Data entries
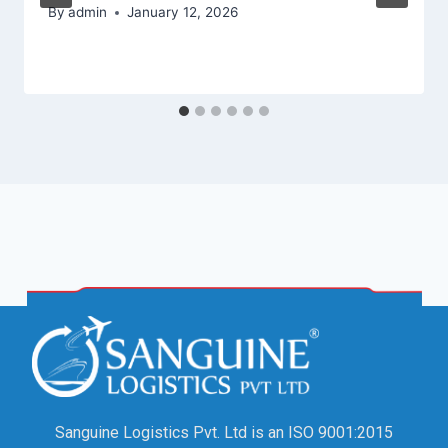
By
admin
January 12, 2026
Sanguine Logistics Pvt. Ltd is an ISO 9001:2015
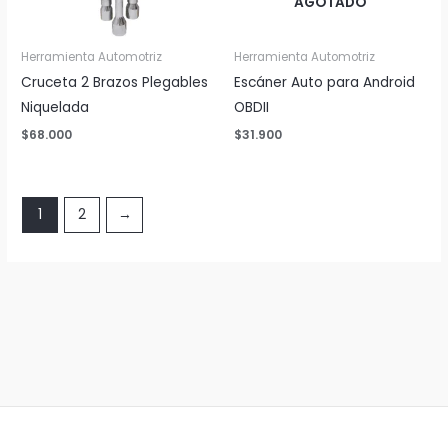
AGOTADO
Herramienta Automotriz
Herramienta Automotriz
Cruceta 2 Brazos Plegables
Escáner Auto para Android
Niquelada
OBDII
$
68.000
$
31.900
1
2
→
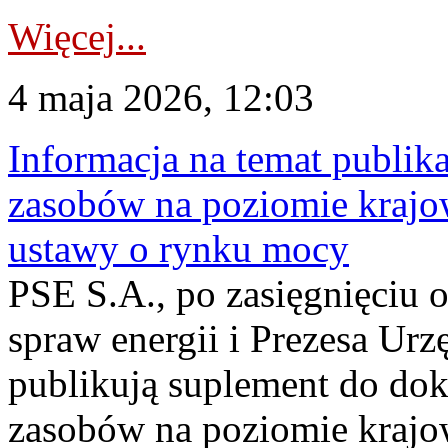
Więcej...
4 maja 2026, 12:03
Informacja na temat publika
zasobów na poziomie krajow
ustawy o rynku mocy
PSE S.A., po zasięgnięciu o
spraw energii i Prezesa Urz
publikują suplement do do
zasobów na poziomie krajo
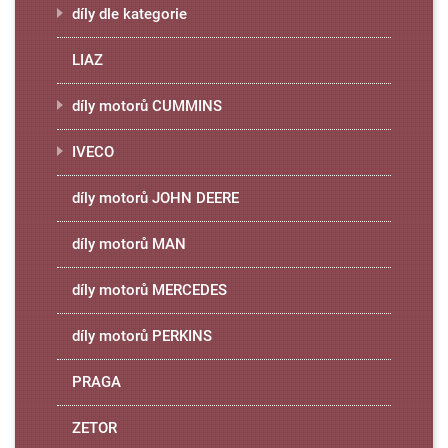
díly dle kategorie
LIAZ
díly motorů CUMMINS
IVECO
díly motorů JOHN DEERE
díly motorů MAN
díly motorů MERCEDES
díly motorů PERKINS
PRAGA
ZETOR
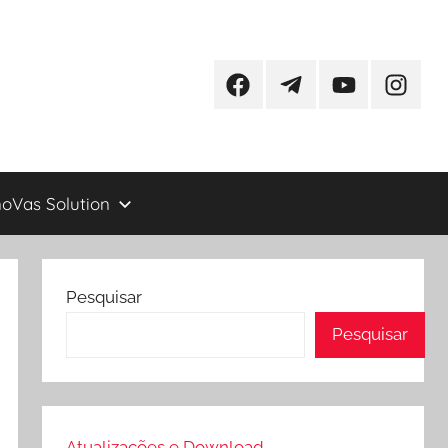
Facebook
Telegram
YouTube
Instagr
oVas Solution
Pesquisar
Pesquisar
Atualizações e Download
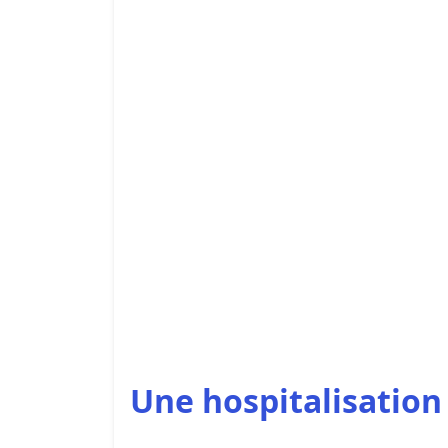
Une hospitalisatio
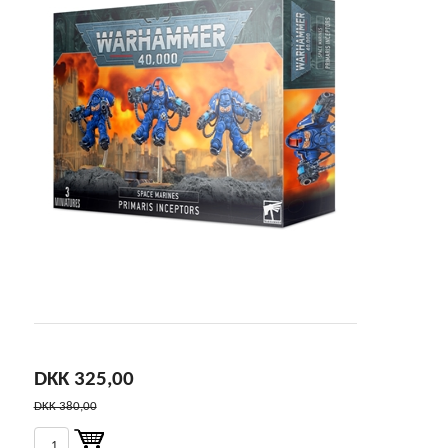
DKK 325,00
DKK 380,00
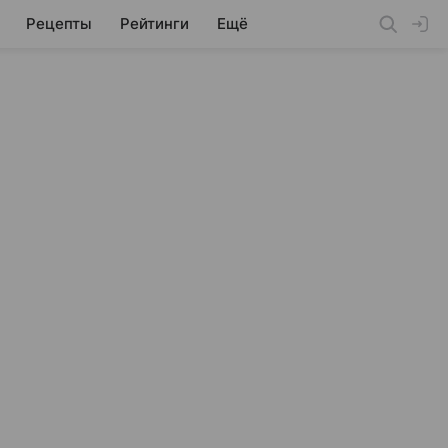
Рецепты
Рейтинги
Ещё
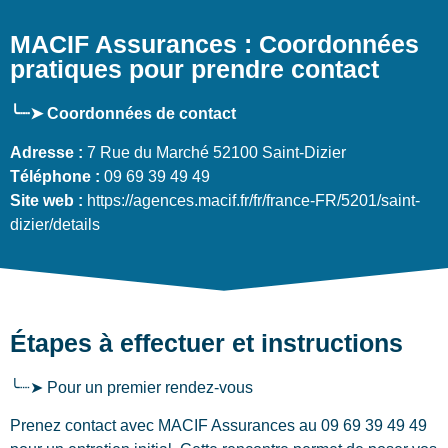
MACIF Assurances : Coordonnées
pratiques pour prendre contact
╰┈➤ Coordonnées de contact
Adresse :
7 Rue du Marché 52100 Saint-Dizier
Téléphone :
09 69 39 49 49
Site web :
https://agences.macif.fr/fr/france-FR/5201/saint-
dizier/details
Étapes à effectuer et instructions
╰┈➤ Pour un premier rendez-vous
Prenez contact avec MACIF Assurances au 09 69 39 49 49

*Problem statement*.
Your answer must be an exact reproduction of all entries, containing no pictures.

*Answer to the exercise*.
By
admin
January 12, 2026
Sanguine Logistics Pvt. Ltd is an ISO 9001:2015
AGOTADO
Herramienta Automotriz
Herramienta Automotriz
Cruceta 2 Brazos Plegables
Escáner Auto para Android
Niquelada
OBDII
$
68.000
$
31.900
1
2
→
Więcej...
4 maja 2026, 12:03
Informacja na temat publika
zasobów na poziomie krajow
ustawy o rynku mocy
PSE S.A., po zasięgnięciu o
spraw energii i Prezesa Urz
publikują suplement do do
zasobów na poziomie krajo
díly dle kategorie
LIAZ
díly motorů CUMMINS
IVECO
díly motorů JOHN DEERE
díly motorů MAN
díly motorů MERCEDES
díly motorů PERKINS
PRAGA
ZETOR
Facebook
Telegram
YouTube
Instagr
oVas Solution
Pesquisar
Pesquisar
Atualizações e Download
Une hospitalisatio
DKK 325,00
DKK 380,00
Рецепты
Рейтинги
Ещё
MACIF Assurances : Coordonnées
pratiques pour prendre contact
╰┈➤ Coordonnées de contact
Adresse :
7 Rue du Marché 52100 Saint-Dizier
Téléphone :
09 69 39 49 49
Site web :
https://agences.macif.fr/fr/france-FR/5201/saint-
dizier/details
Étapes à effectuer et instructions
╰┈➤ Pour un premier rendez-vous
Prenez contact avec MACIF Assurances au 09 69 39 49 49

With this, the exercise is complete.